(EXTRACT TO READ Opens)
And then you can go for super small like this:
$159 Intel DBS1200KP Mini ITX Server Motherboard LGA 1155 Intel C206 DDR3 1066/1333 (Dual onboard LAN)
$586 TOTAL With the Mini ITX Mobo


Or normal size and this gets you Quad on-board LAN.
$199 ASUS P8B-C/4L ATX Server Motherboard LGA 1155 Intel C202 DDR3 ECC UDIMM
$626 TOTAL with the quad onboard lan


$586 - $626 x 4 = $2344 - $2504 and all you'd need is cases, and put pfsense on them all and configure them in parallel. You could accomplish multiple layers of security on one box, make all 4 be identical and synchronized and redundant. That's what I would suggest. I have used pfsense and I love it. I plan to be moving myself and some other customers to it soon.



EDIT: Changed CPU as initially I had the 1220 v2 which does NOT have graphics, changed to 1225 v2 w/ graphics.
(EXTRACT TO READ Closes)
(INFORMATION SUPPLIED Opens)
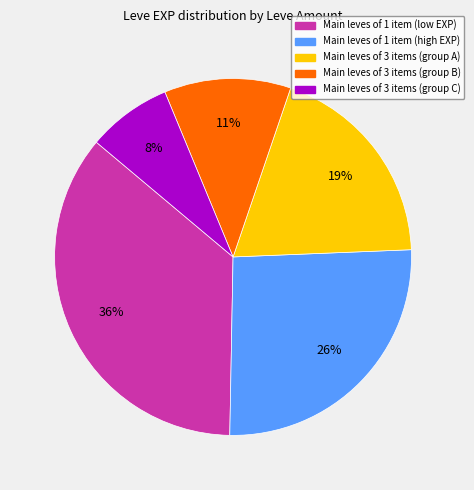

Is there a majority slice in this chart?

No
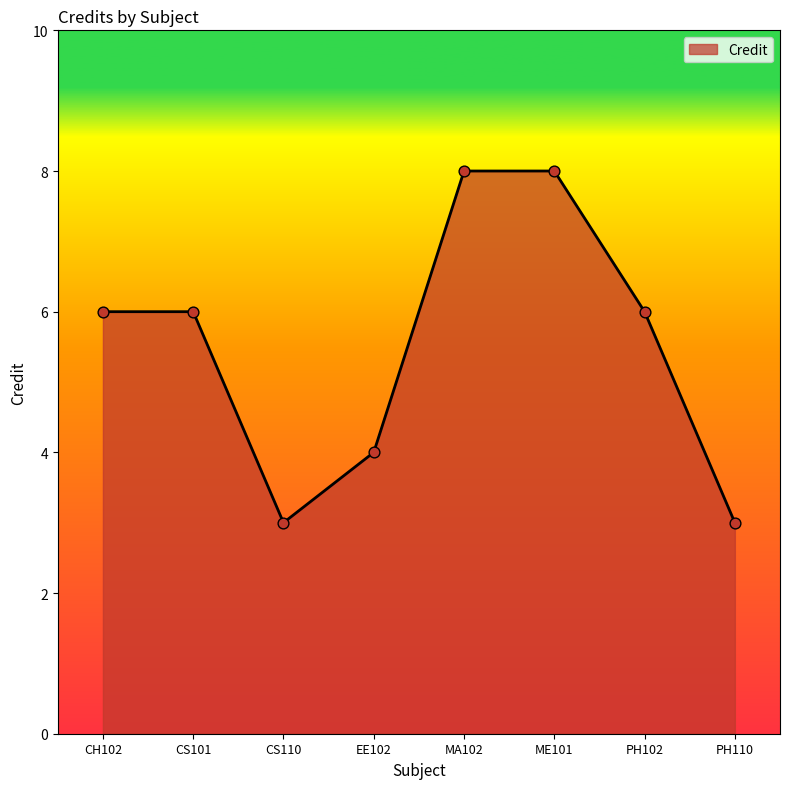

What is the ratio of the value at CS110 to the value at PH110?

1.0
(INFORMATION SUPPLIED Closes)
* TO-DO ITEM
Continue the post above on building pfSense firewall boxes from server motherboards, starting after its closing edit note.

* ANSWER TO THIS TASK
Another CPU Option could be the
$314 Intel Xeon E3-1265L V2 Ivy Bridge 2.5GHz (3.5GHz Turbo) 8MB L3 Cache LGA 1155 45W NOTE: This is 45w so may use a bunch less power. It really depends on the workload, if the cpu above is idle it will clock down anyways. It is also about a $100 upgrade, which IMO is not worth it.



This is definitely the way to go. Running a bunch of VM's is pointless, it will just make your setup a lot more complex and less reliable. Go with ~4 machines in PARALLEL so that you could get by with just one if you had to, but have four. Make them with identical hardware and I would say buy an extra kit of ram, an extra PSU, and maybe an extra SSD to have spare in case something fails.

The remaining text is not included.